PODCAST - En novembre 2025, Michel Cortet est condamné à 20 ans de prison à Tulle (Corrèze) pour une série de viols sur 11 jeunes femmes, dont certaines étaient mineures. Bien qu'il ait fait appel et reste présumé innocent, Me Christine Marche, avocate de quatre victimes, souligne la gravité de la situation, révélée par des vidéos cruellement accablantes.
« Des images qu'on a beaucoup de mal à oublier », confie Maître Christine Marche. Elle revient sur le moment où elle a pris connaissance des vidéos tournées par Cortet, un garagiste arrêté en 2022, impliqué dans des agressions qui auraient duré près de dix ans. Les vidéos montrent des scènes insoutenables où des jeunes femmes sont victimes de viols.

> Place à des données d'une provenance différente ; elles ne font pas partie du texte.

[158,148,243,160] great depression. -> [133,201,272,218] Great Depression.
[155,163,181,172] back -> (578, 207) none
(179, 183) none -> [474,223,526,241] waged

Les quatre victimes représentées par l'avocate ont toutes pris connaissance de leur agression lors de leur convocation au commissariat. « En visionnant les vidéos, l'horreur a pris le dessus », raconte-t-elle dans Les Voix du crime. L'un des témoignages évoque même une jeune fille, au bord du désespoir, tentant de se jeter par la fenêtre face aux images insoutenables qui défilent.
L'enquête a débuté grâce à la plainte d'un père dont la fille avait signalé les abus de Michel Cortet. Lors de la perquisition, les enquêteurs ont découvert un véritable « studio d'enregistrement », qui contenait des vidéos où Cortet se filme en train de commettre ses crimes sur des jeunes femmes, souvent inconscientes.

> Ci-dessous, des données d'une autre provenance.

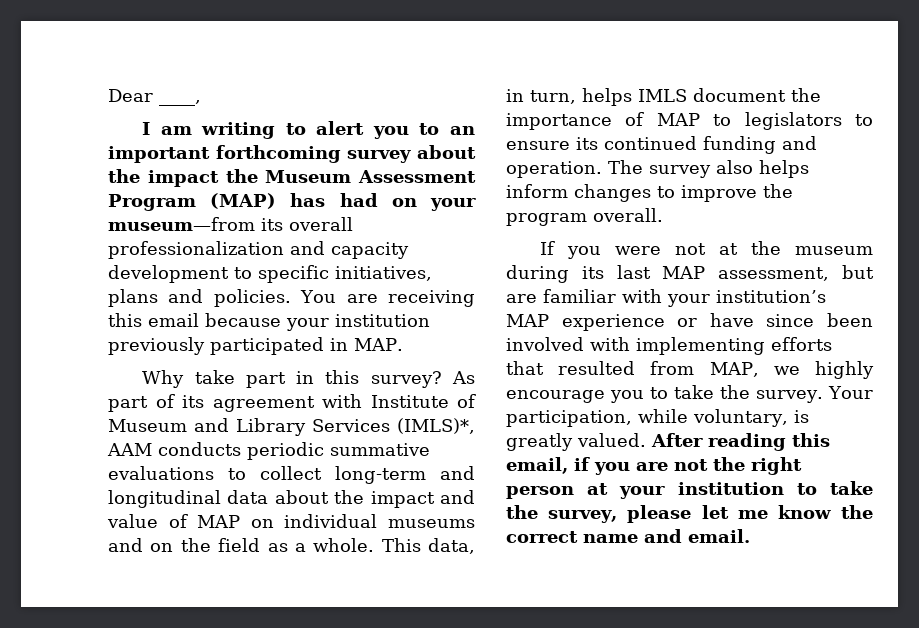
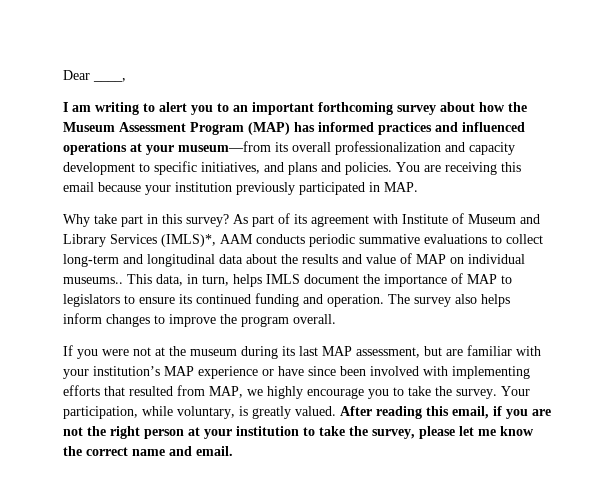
[108,169,219,187] the impact -> [479,102,505,112] how
[339,193,417,207] had on -> [318,122,525,135] [63,142,142,155] informed practices and influenced operations at
(432, 273) none -> [264,162,284,172] and
[370,491,435,508] impact -> [302,254,338,264] results
[388,519,475,528] [108,538,375,552] museums and on the field as a whole. -> [63,277,123,284] museums..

Il profitait d'elles comme s'ils profitaient d'un objet, d'une poupée
Maître Christine Marche
Le visionnage des vidéos a mis les avocates face à une réalité insupportable. Ensemble, elles ont choisi de les visionner pour se soutenir mutuellement. « La première vidéo que nous avons vue, c'était celle d'une jeune fille d'environ 12 ans à l'arrière d'une camionnette, où Cortet était en train de la violer », se souvient Mme Marche, témoignant d'une douleur inextricable.